▸ RECORDED INFORMATION
* * * * * * * * *
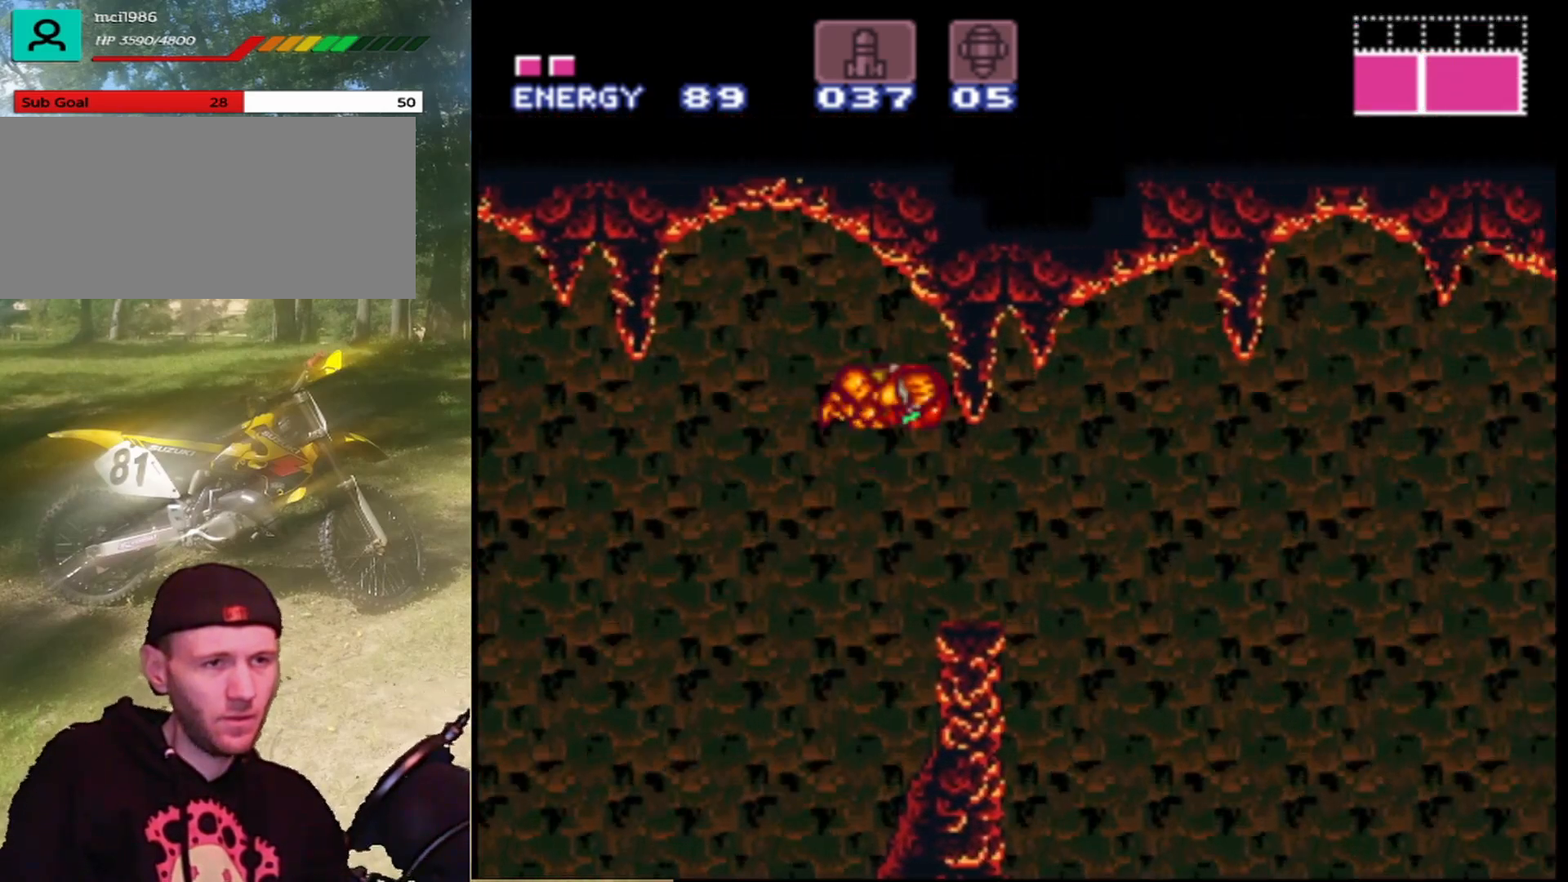
{"buttons": ["DPAD_RIGHT"], "events": [[267, "B", "up"]]}
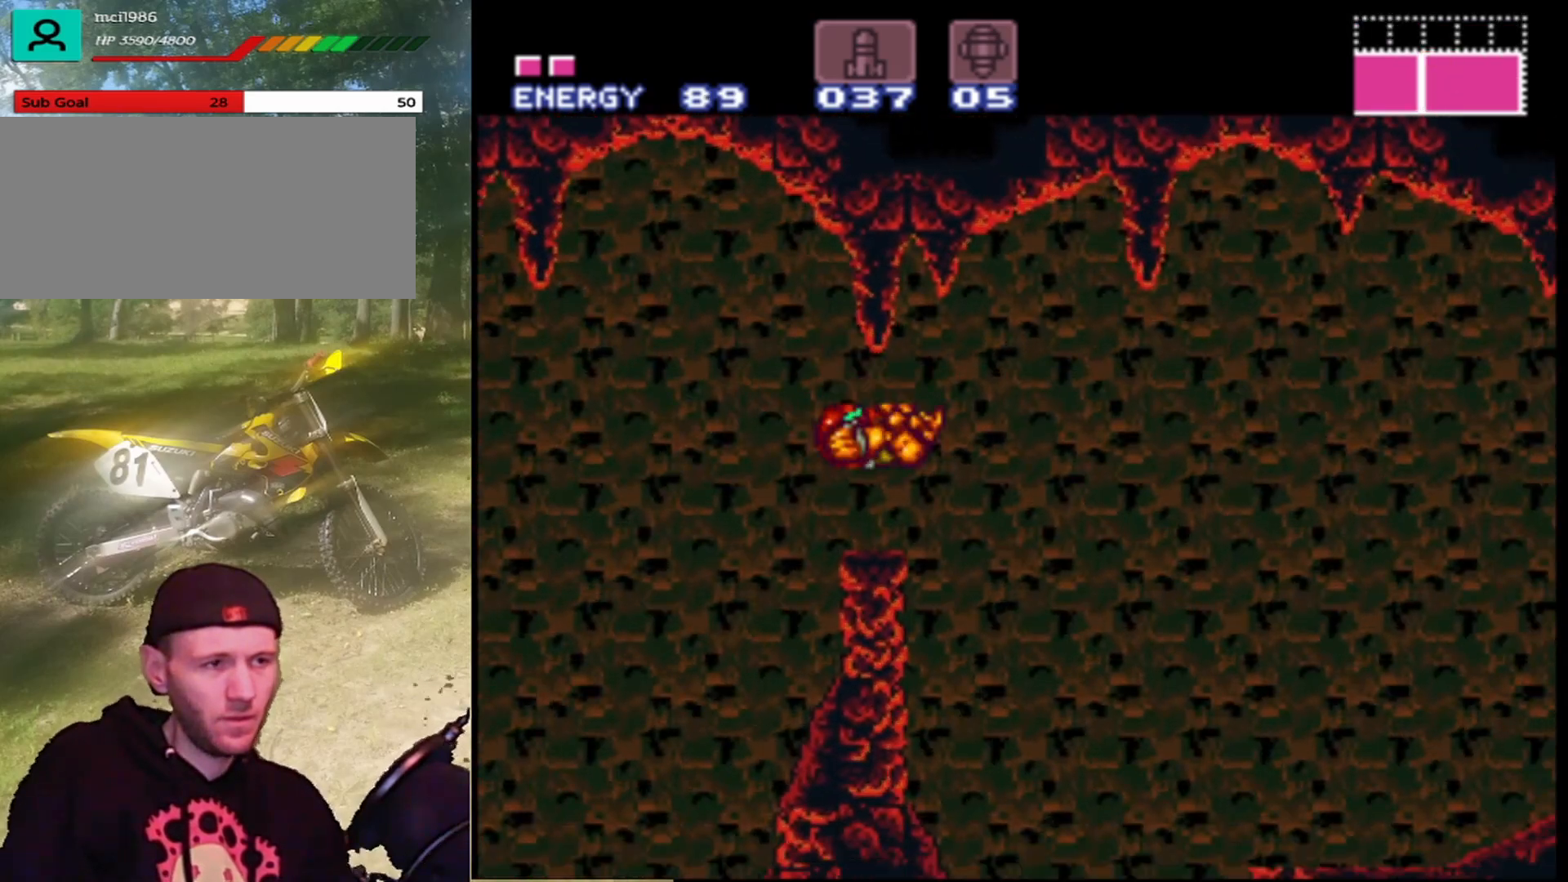
{"buttons": [], "events": [[433, "DPAD_RIGHT", "up"]]}
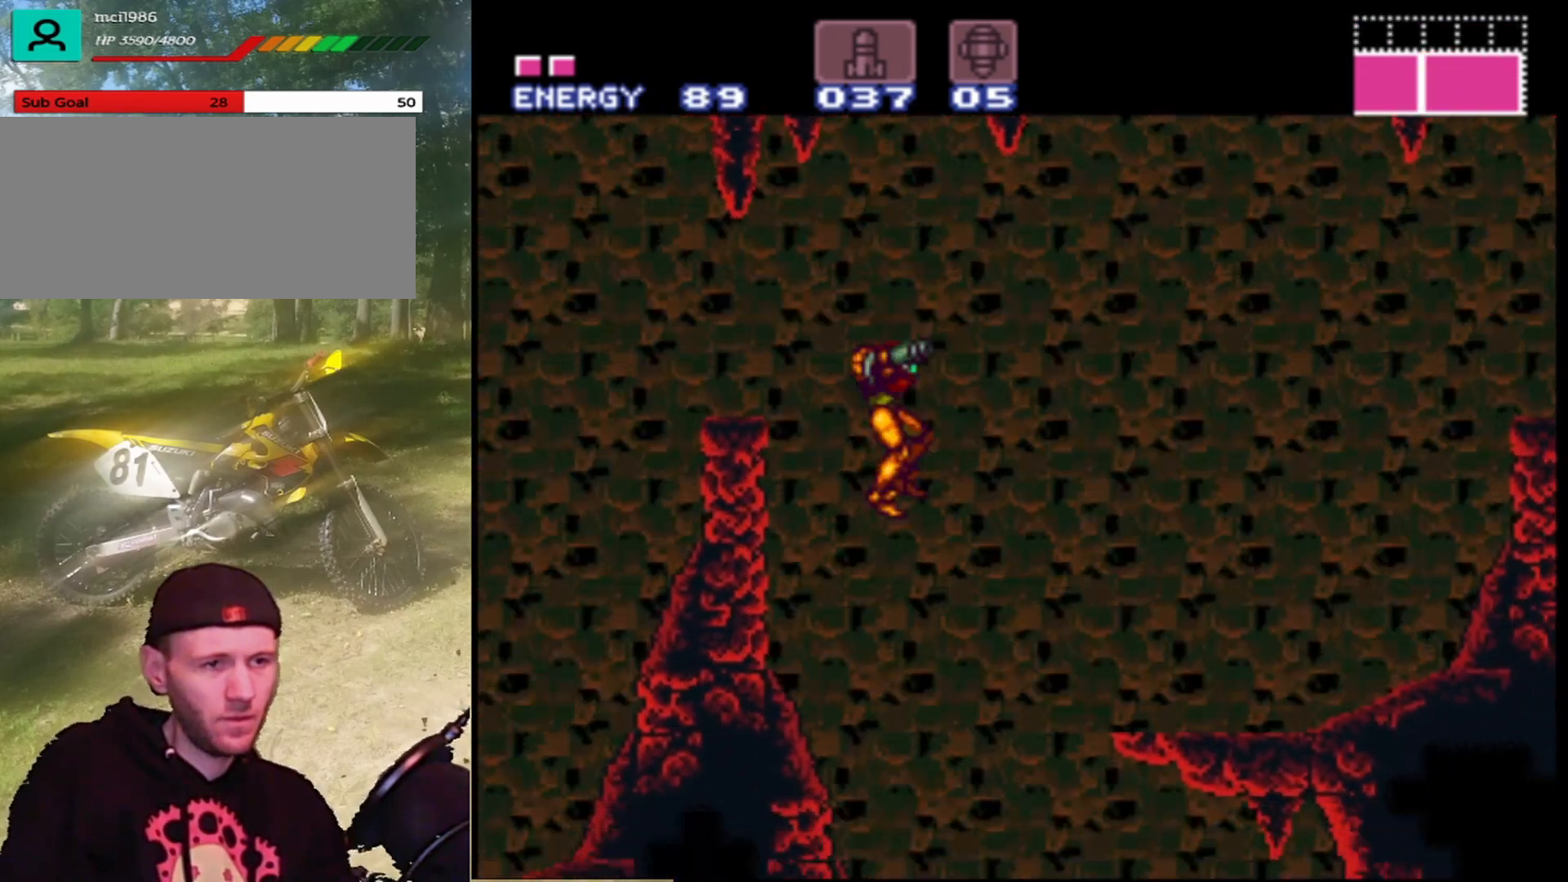
{"buttons": [], "events": []}
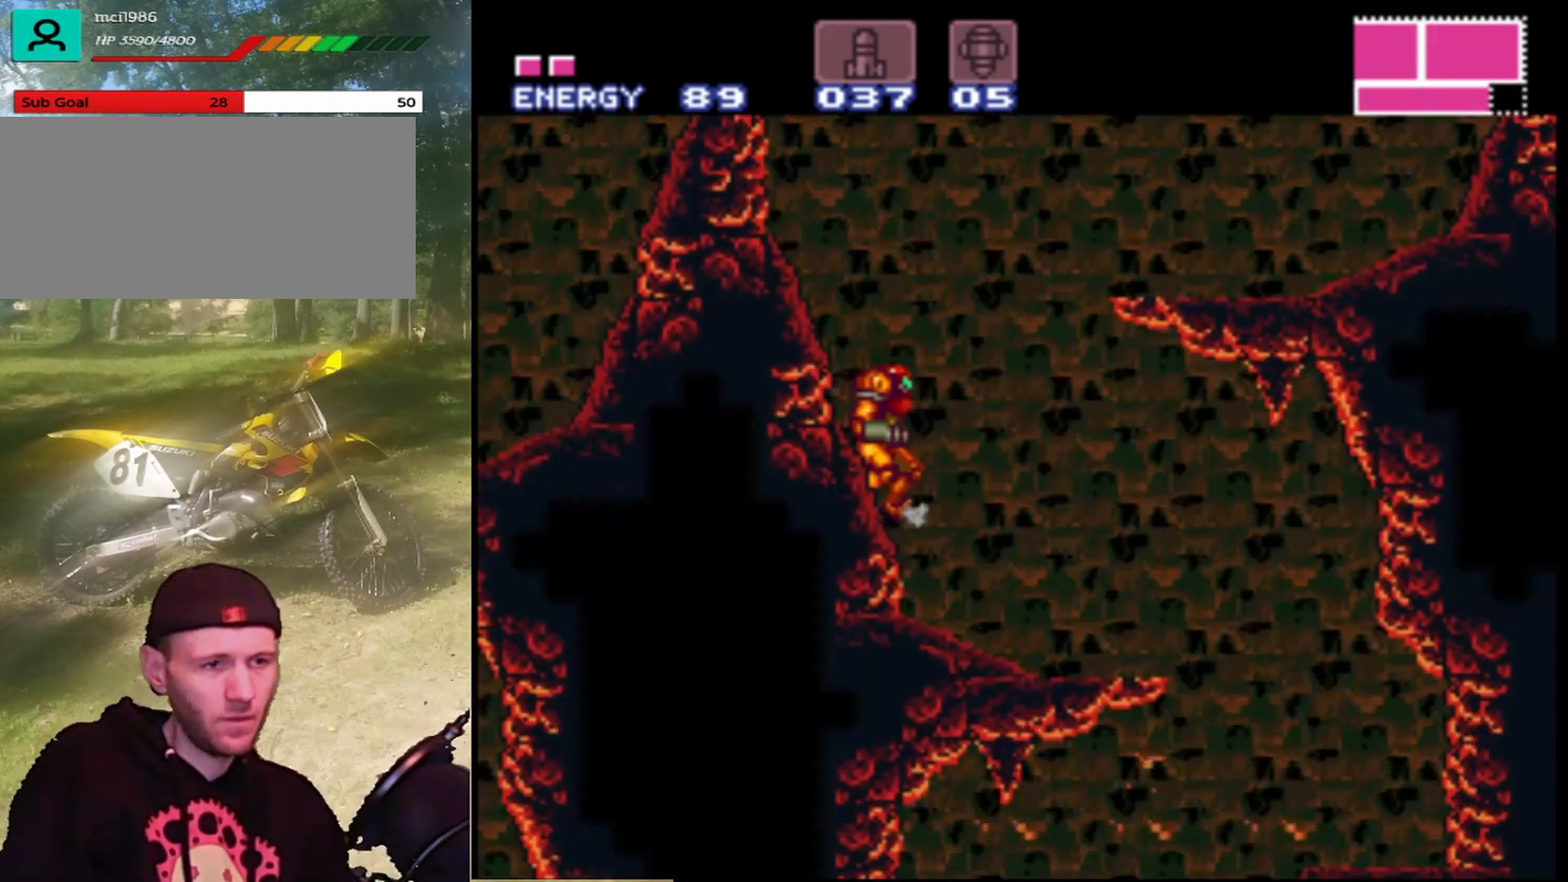
{"buttons": ["DPAD_RIGHT"], "events": [[367, "DPAD_RIGHT", "down"]]}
* * * * * * * * *
▸ PROBLEM
Please repeat the data above exactly as it appears, pictures excluded.

▸ EXERCISE RESULT
{"buttons": ["DPAD_RIGHT"], "events": [[267, "B", "up"]]}
{"buttons": [], "events": [[433, "DPAD_RIGHT", "up"]]}
{"buttons": [], "events": []}
{"buttons": ["DPAD_RIGHT"], "events": [[367, "DPAD_RIGHT", "down"]]}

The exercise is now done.